▸ **Records shown**:
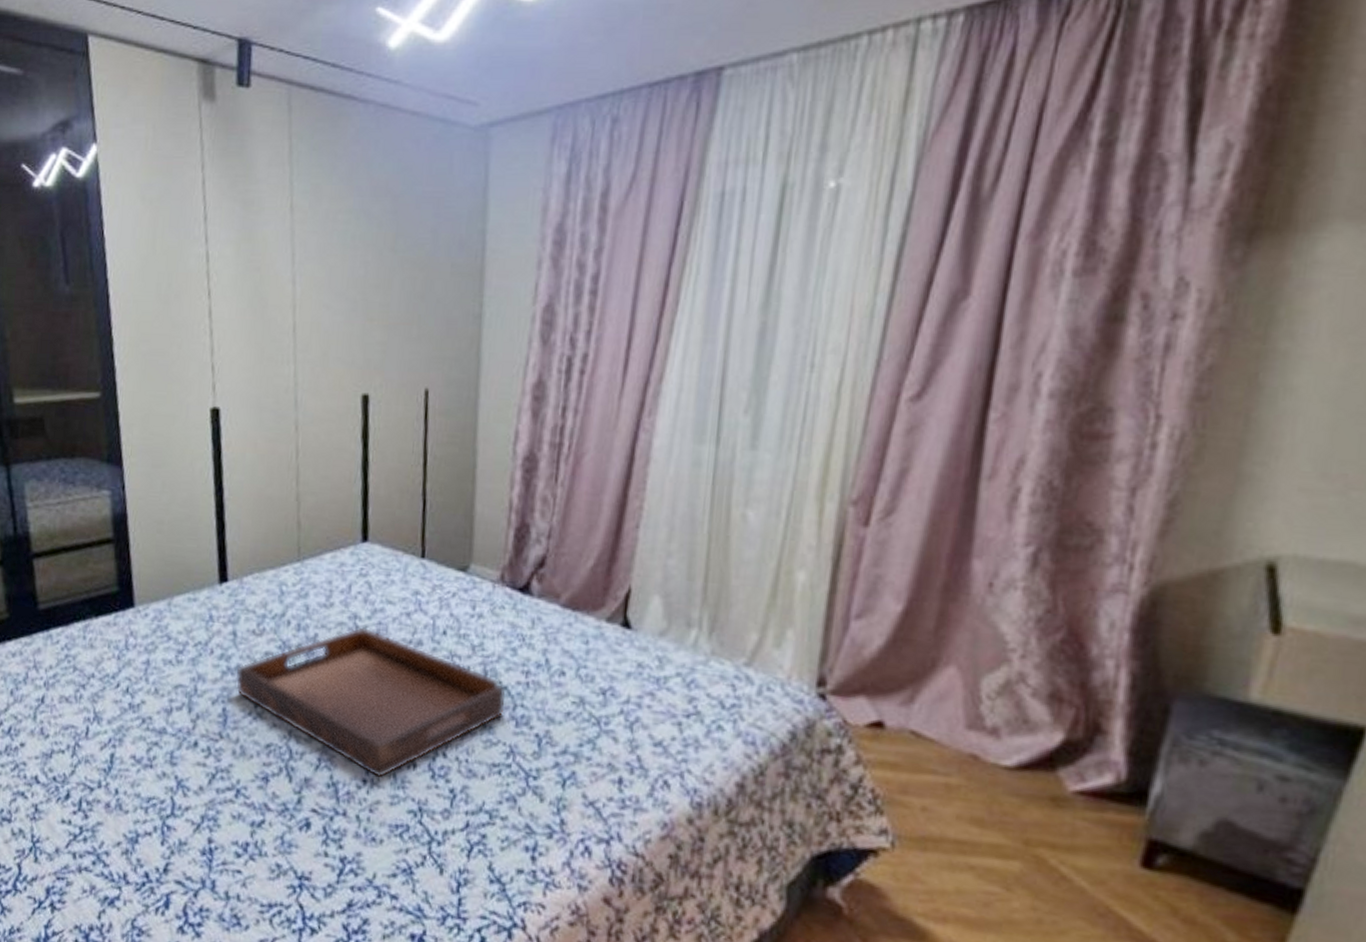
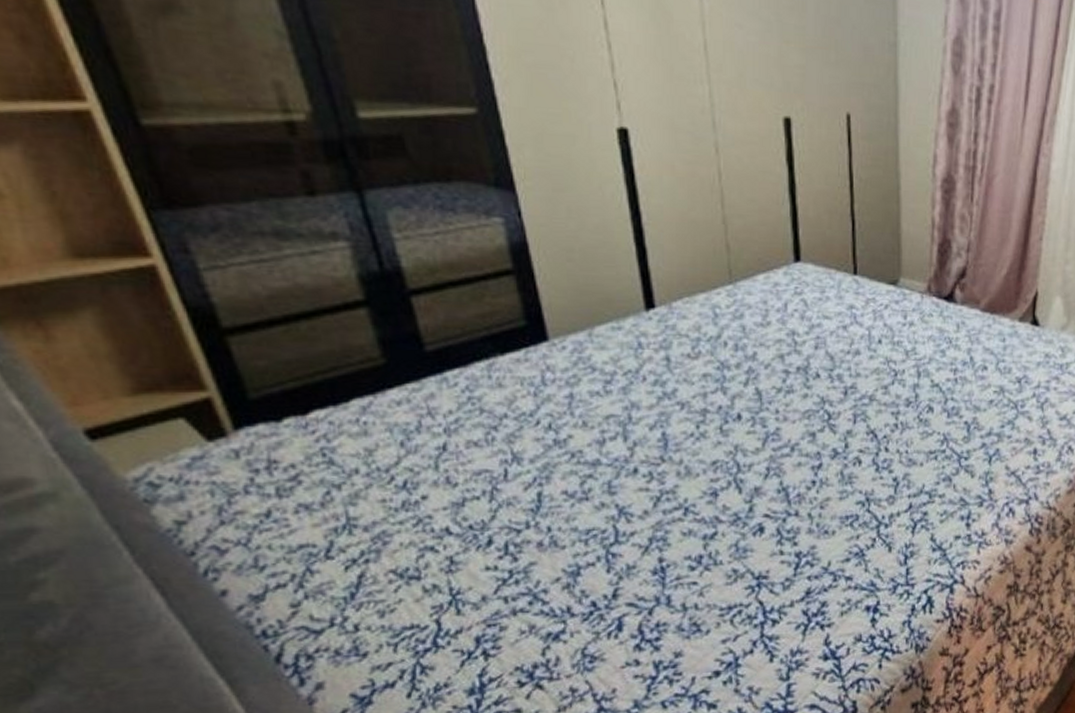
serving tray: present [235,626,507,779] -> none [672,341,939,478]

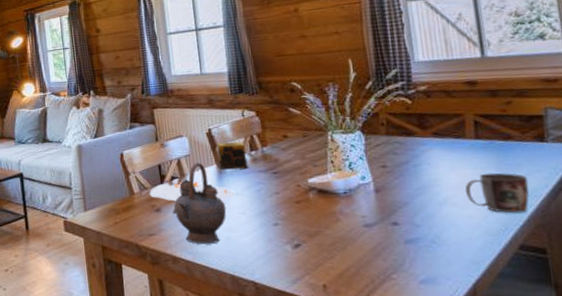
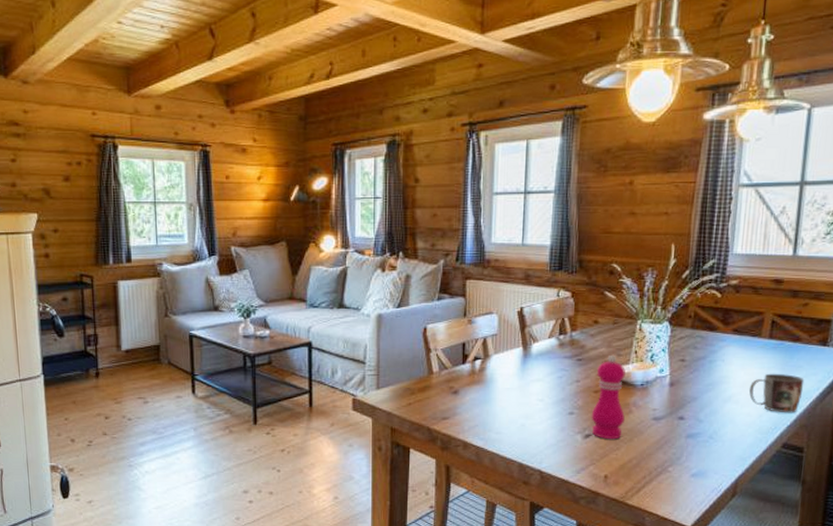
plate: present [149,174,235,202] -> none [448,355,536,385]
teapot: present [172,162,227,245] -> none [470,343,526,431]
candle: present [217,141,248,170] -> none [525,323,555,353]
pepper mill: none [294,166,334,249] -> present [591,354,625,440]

---

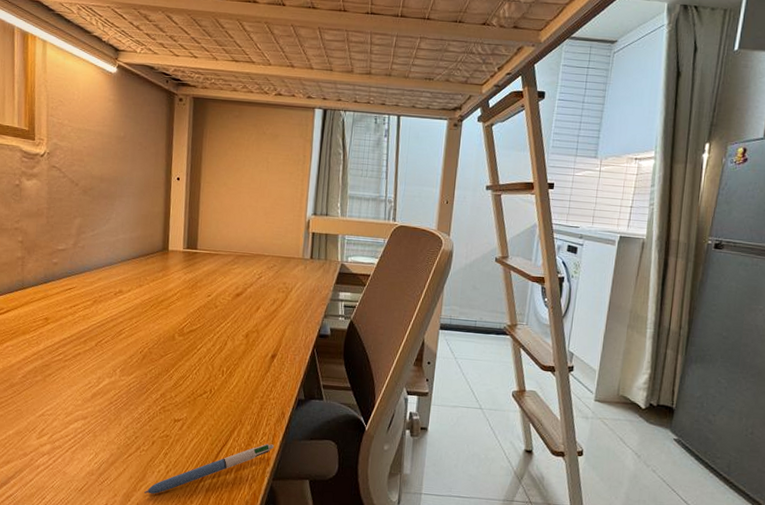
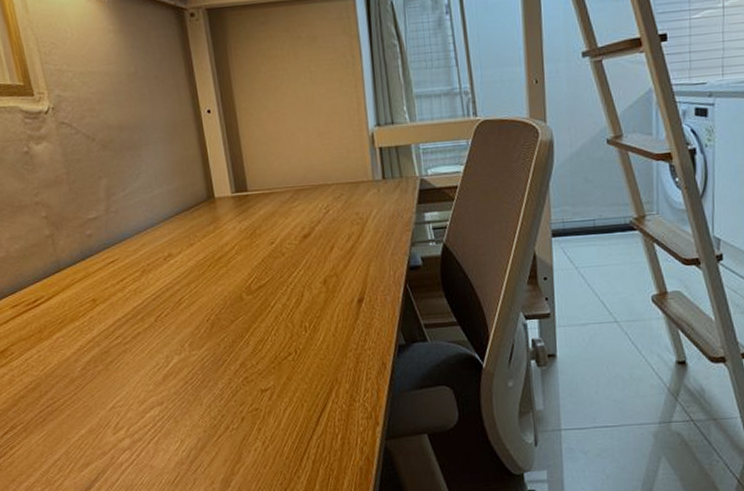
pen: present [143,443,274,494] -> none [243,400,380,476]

▸ **Problem requirements**: Between and including the line with "serving tray: present" and the line with "candle: present [217,141,248,170]", repeat every line exactly as it appears above, with pictures left out.

▸ **Exercise answer**:
serving tray: present [235,626,507,779] -> none [672,341,939,478]

plate: present [149,174,235,202] -> none [448,355,536,385]
teapot: present [172,162,227,245] -> none [470,343,526,431]
candle: present [217,141,248,170] -> none [525,323,555,353]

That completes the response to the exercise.